As previously mentioned, the darter head technique is more than just a jig head and soft plastic trailer. A synergy exists amongst all of its components. In order to maximize the darter head's effectiveness, it is important to choose a rod and reel combination that allows the angler to properly present such a subtle offering. A good darter head rod should have a light tip yet still provide a nice blend of finesse and power throughout its length. Proper tip action is important for a number of reasons. First, a light tip allows the angler to easily cast and properly present the darter head effectively. Also a light tip serves to protect gossamer weight line and light wire hooks from hard fighting bass. I have found good success with a fast action 7' St. Croix Legend Xtreme medium light spinning rod. A 2500 series wide arbor spinning reel provides good balance and helps to tame the line management issues that can occur with spinning tackle. As for line, fluorocarbon offers the best blend of sensitivity, low stretch, stealth and abrasion resistance. Most darter head anglers opt for 6lb to 8lb test. I am a firm believer that lighter line gets more bites and therefore I favor 5lb fluorocarbon.

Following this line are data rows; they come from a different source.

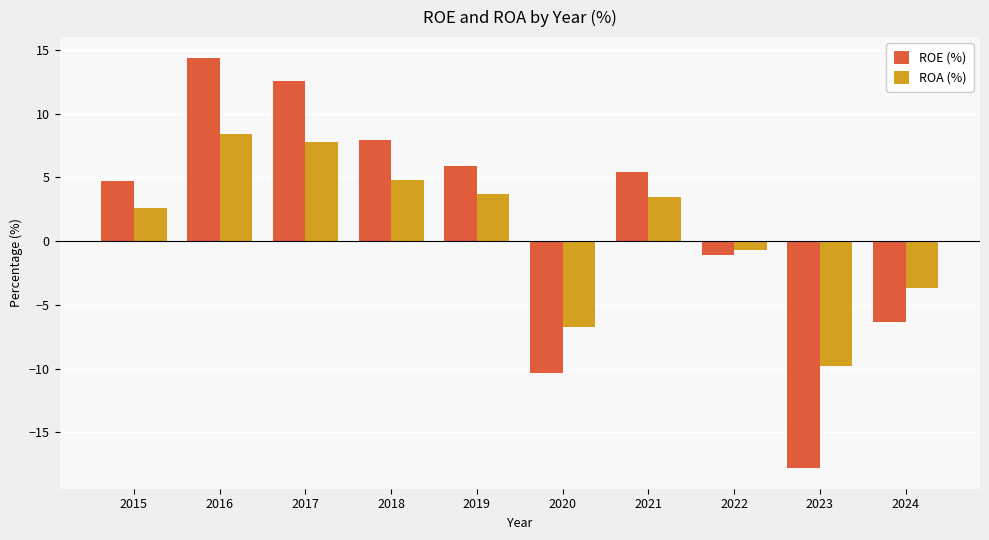

Where is ROA (%) nearest to the value 0?

2022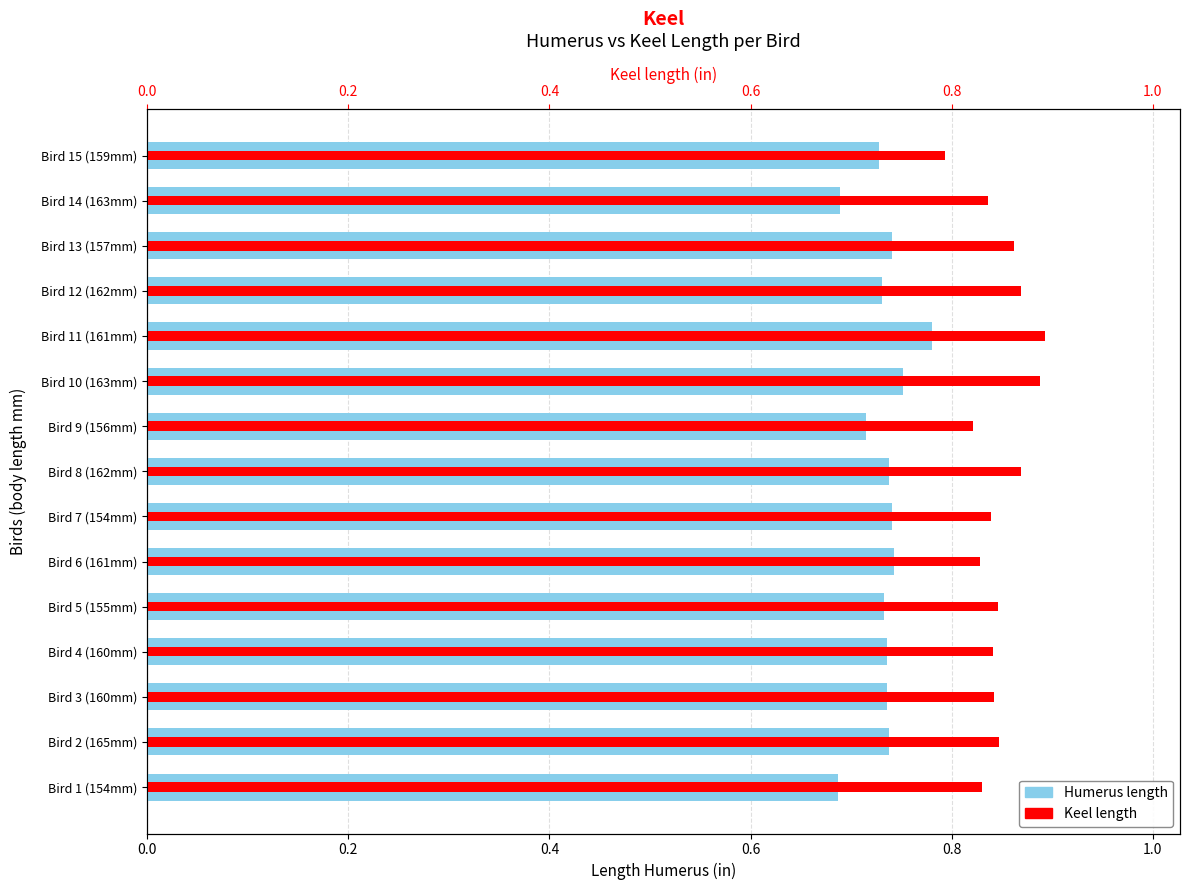

List the series in order of their peak value, lowest first.

Humerus length, Keel length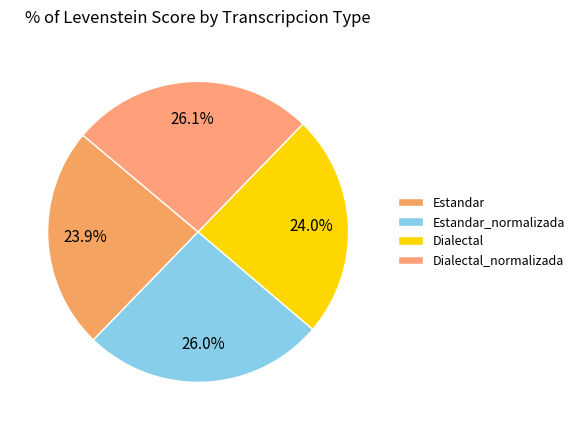

The Estandar_normalizada slice represents 35% of the pie. True or false?

False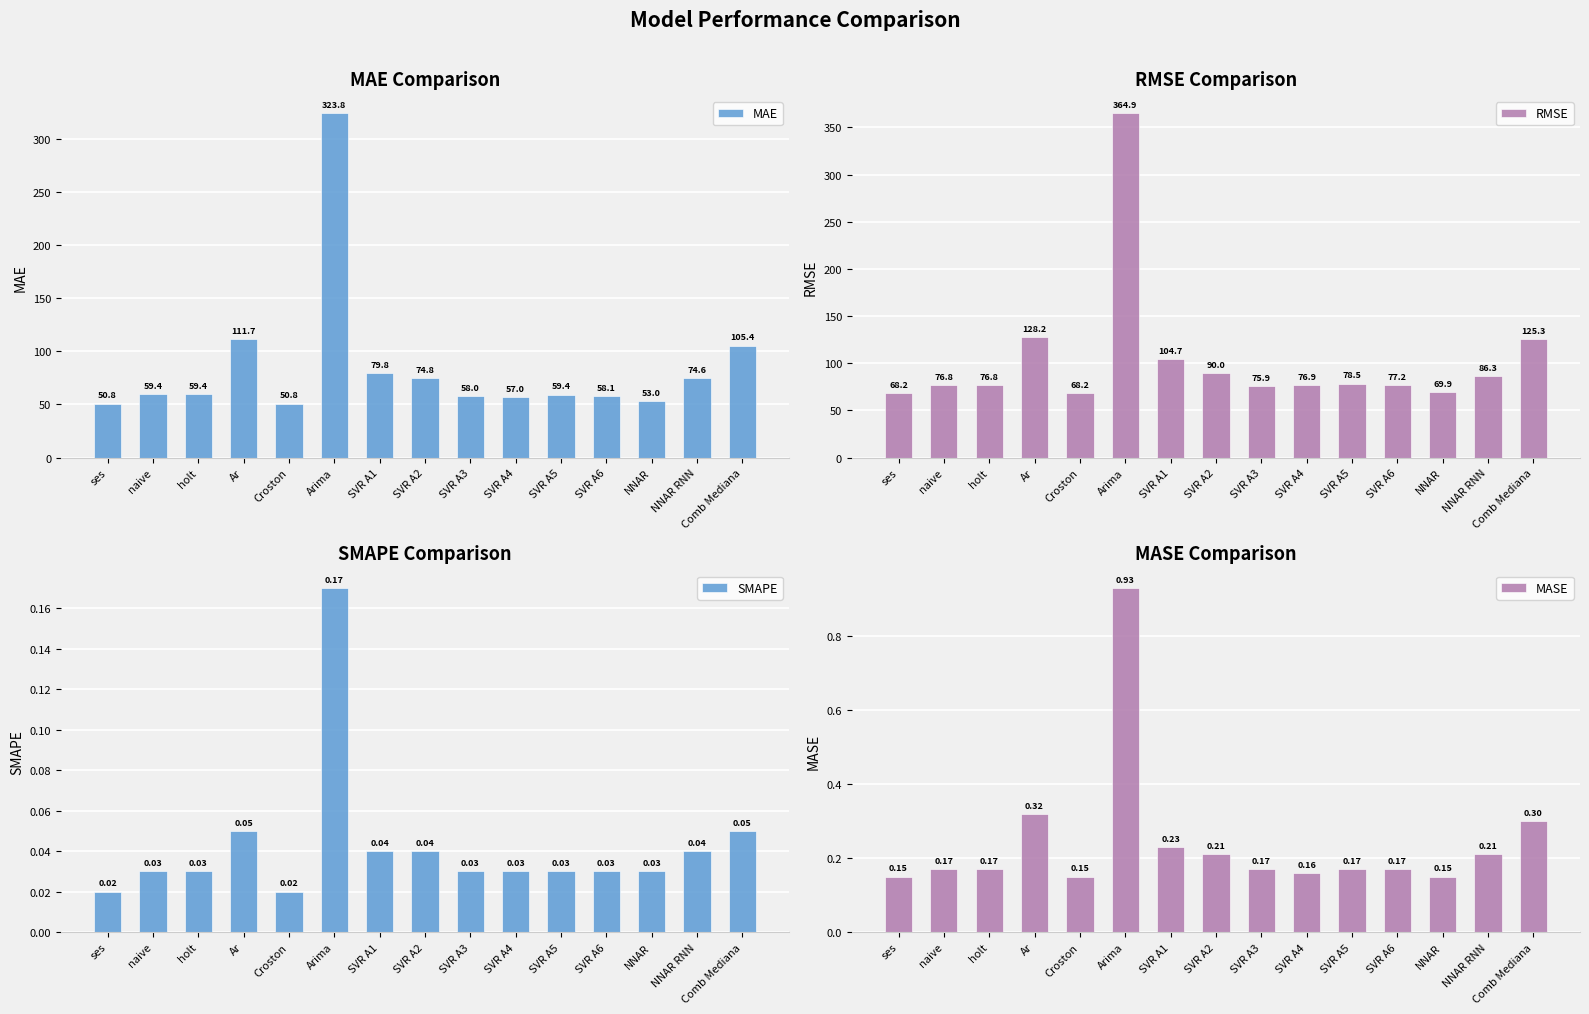

What are all the series names shown in the legend?

MAE, RMSE, SMAPE, MASE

The darter head can be fished both vertically and horizontally in the water column. Before the drop shot became the first choice for anglers vertically targeting deep water bass, Western anglers relied heavily on the darter head to fill this role. Any time that I can position my boat over the fish without spooking them, I will opt for a vertical presentation. Simply drop on the fish, paying close attention to your line as the bait falls as many strikes occur on the initial fall. Electronics are an important component of the system. Without good graphs, locating structure, bait, and bass is akin to the proverbial search for a needle in a haystack.
Personally this is one of my favorite ways to fish. I am careful to keep my bait within the cone angle of my front graph. Watching the fish on the graph and seeing them react to my presentation before they bite is exciting. If the bass are suspended, I will use my graph to drop my bait thru the fish. After stopping the bait, I will use my reel to slowly raise the bait above the fish. Many times this will trigger the fish to bite. If they do not bite on the initial fall, I will shake the bait with my rod tip, experimenting with cadence and tempo. If the fish are relating to the bottom I will let the darter head sink all the way to the bottom and then begin my retrieve, again searching for the proper trigger. Sometimes the fish bite best on a dead stick retrieve at other times they may react better to the darter head when it is shaken. Just as with proper bait selection, pay close attention to the clues that fish are divulging and you will soon be on your way to putting the pieces of the puzzle together.
When a vertical approach is not effective, I will back off and cast to the fish. When bass are suspended, I will make a long cast and let the bait sink until it reaches the depth of the activity zone as revealed by my electronics. The basic retrieve can be either a steady swim or a combination swim with an intermittent shake. When bass want a subtle swimming bait, the single tail grub can be the winning choice. For bass that are relating to bottom structure, a drag and shake approach with intermittent dead sticking can be a good starting point. Again experiment with retrieve and cadence.
If you fish clear water for pressured bass and have never tried the darter head technique, take a page from the book of anglers on the Left coast and you too can unlock the mystery of the darter head.